I think a POW camp with comic Nazis is okay for a comedy series, but I certainly don't think an actual concentration camp/extermination camp could ever be.
. British comedy was once filled with performers doing send ups of German WW2 officers, the Gestapo, and even Adolf Hitler. The Jewish Mel Brooks made "The Producers" in 1968, a funny Nazis themed film filled with Jewish actors like Gene Wilder.
The British have always been fairly daring about sending up the Nazis and the Hitler regime. The 80’s UK mini, Private Schulz, actually set part of the action (a clandestine counterfeiting operation staffed by Jewish prisoners) in a concentration camp, and made its German SS characters appear as buffoons, but nonetheless managed to convey some of their real, non-comic, awfulness. It’s an excellent series, and makes a good companion piece of sorts to HH.

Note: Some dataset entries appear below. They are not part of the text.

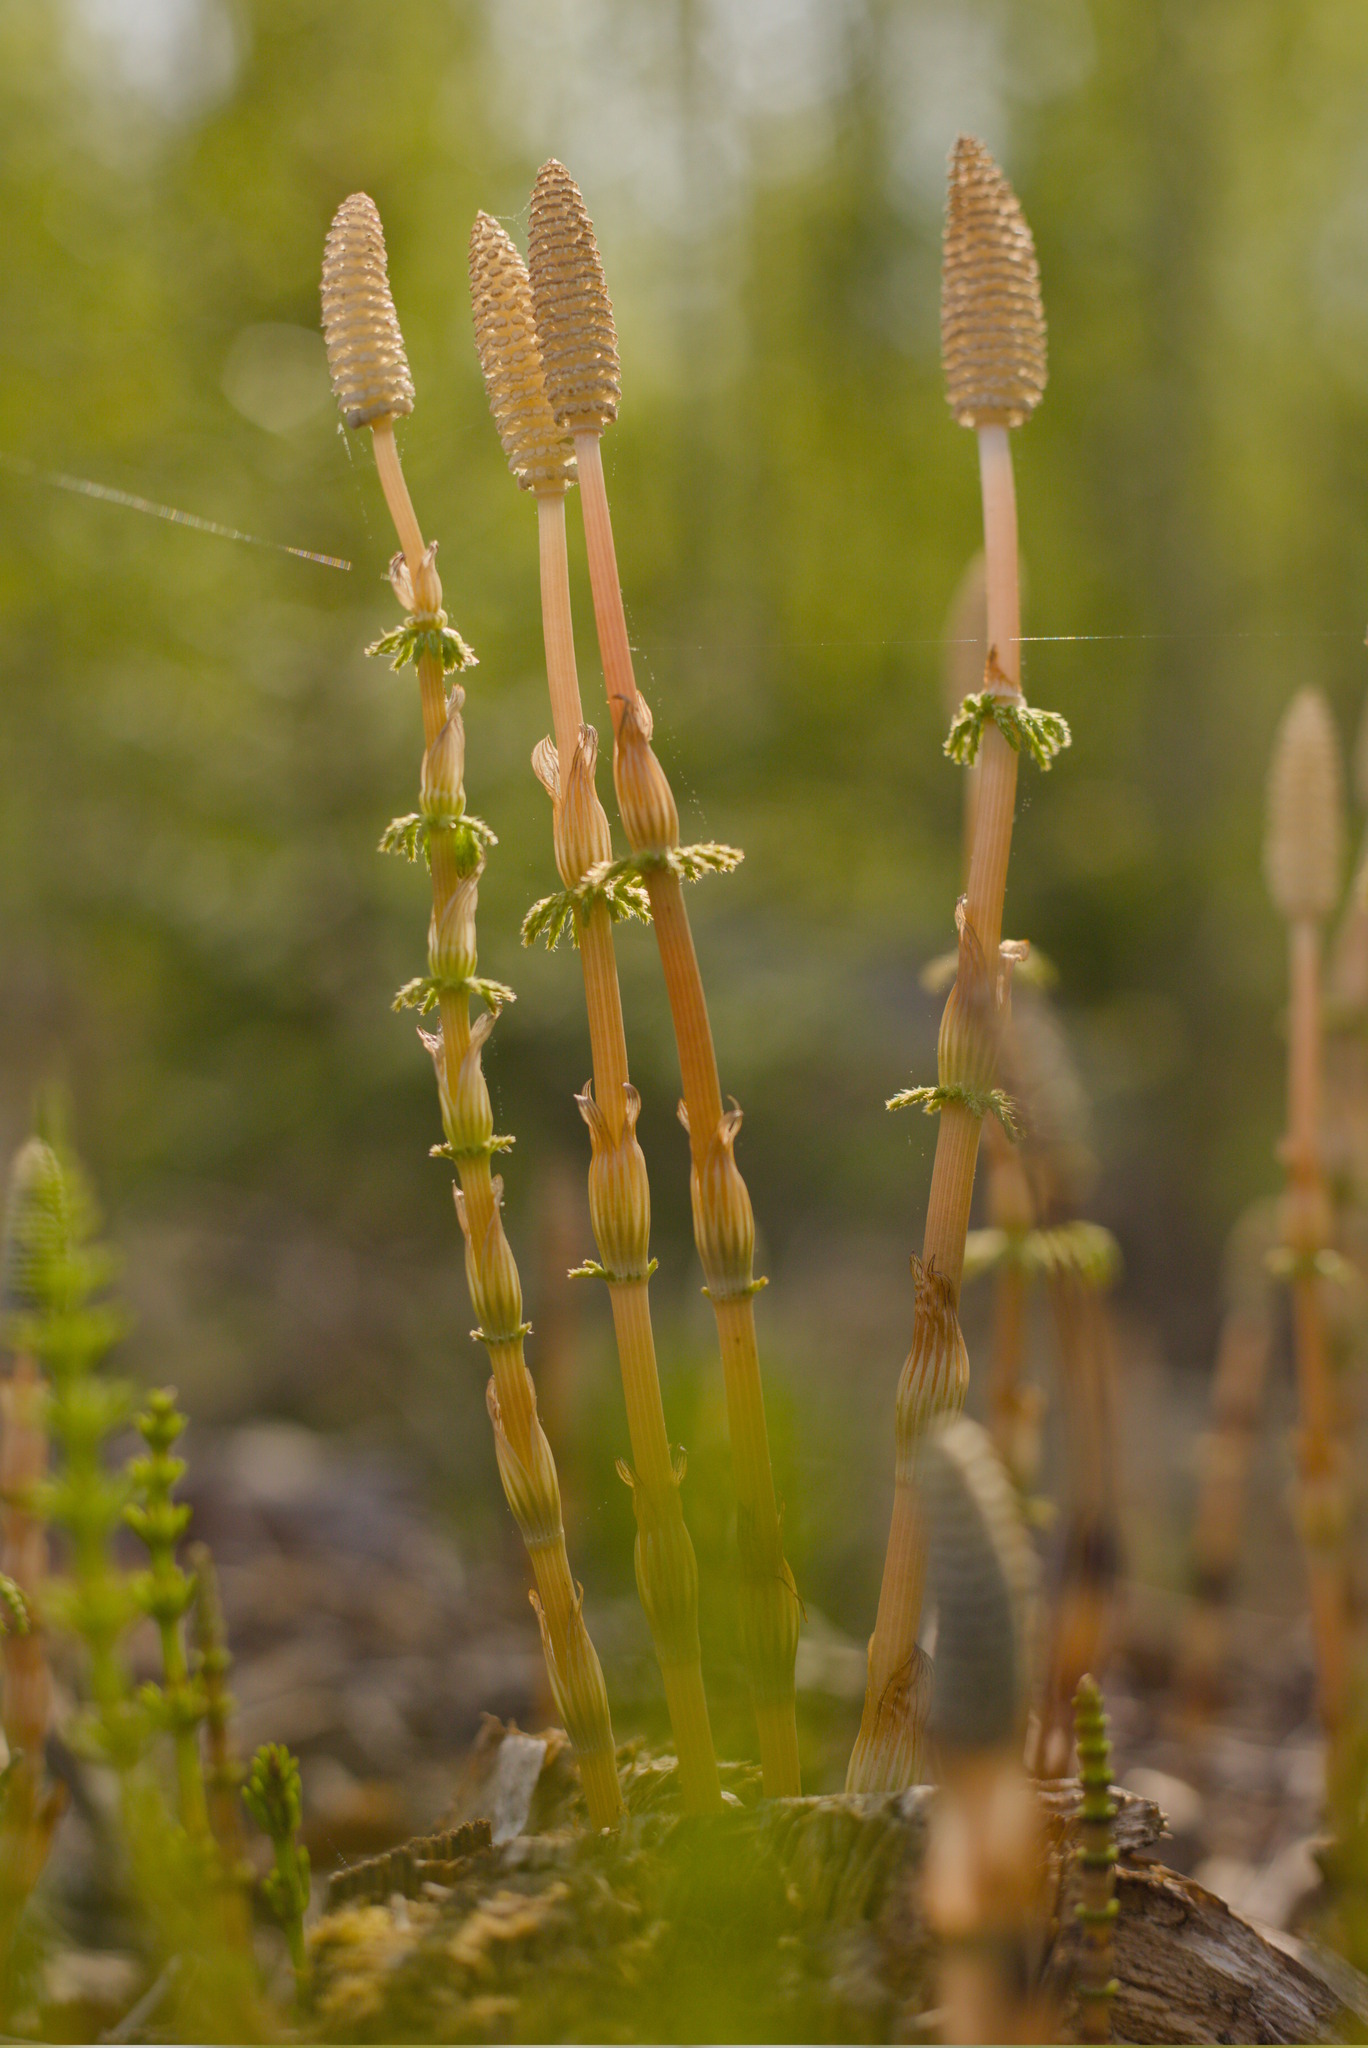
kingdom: Plantae
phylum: Tracheophyta
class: Polypodiopsida
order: Equisetales
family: Equisetaceae
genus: Equisetum
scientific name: Equisetum sylvaticum
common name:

Actually, it probably makes more sense that the audiences in the 1960s would be able to handle it, since most of them would have had active memories of the WW2 era and its aftermath. They would have seen the war's end and would have been consciously aware of it, since it was in their active memory. As strange as it may sound, the fact that they lived through it and saw it to the end (giving a sense of closure), it might make it easier to look back on it from a "lighter side," so to speak.
Just like how some people going through an ordeal might say "One day, we'll look back at this time and laugh."
As far as it being offensive to audiences, sometimes, I wonder just the opposite, especially when I see some of the more "serious" portrayals of the Nazis made out to be some kind of larger-than-life phantom or supervillain out of a comic book. They were a defeated enemy, and that's what the comic portrayal in Hogan's Heroes reminds us in every episode. We don't have anything to fear from them anymore. They are defeated. They are gone.
It's kind of the way things work....The Untouchables (set in the 1920s-30s), popular in the 1950's. Hogan's Heroes/McHale's Navy in the 1960's. MASH/Happy Days in the 1970's. I forget what in the 1980's....Wonder Years, maybe?
It's been about 40 years now, but I once dated a girl whose father grew up in Germany and was in the Hitler Youth. He was pressed into the German Army as a teenaged boy, captured by the Americans, shipped to a work farm in the US and somehow was able to stay here after the war to start a new life. Being young and foolish, I'd ask him questions about the war and he'd always refuse to answer, shaking his head and saying "The war is over" before I caught on and stopped asking.
Then one day we were watching TV and a re-run of Hogan's Heroes came on. I fully expected him to change the channel but he didn't - I never heard this man laugh so much as he did at Hogan's Heroes. I asked my girlfriend "What gives?" She said he enjoyed seeing German officers being made to look foolish - German officers acted in a very autocratic way towards the enlisted men. It rubbed him the wrong way, but he dared not speak his mind but now he could finally laugh.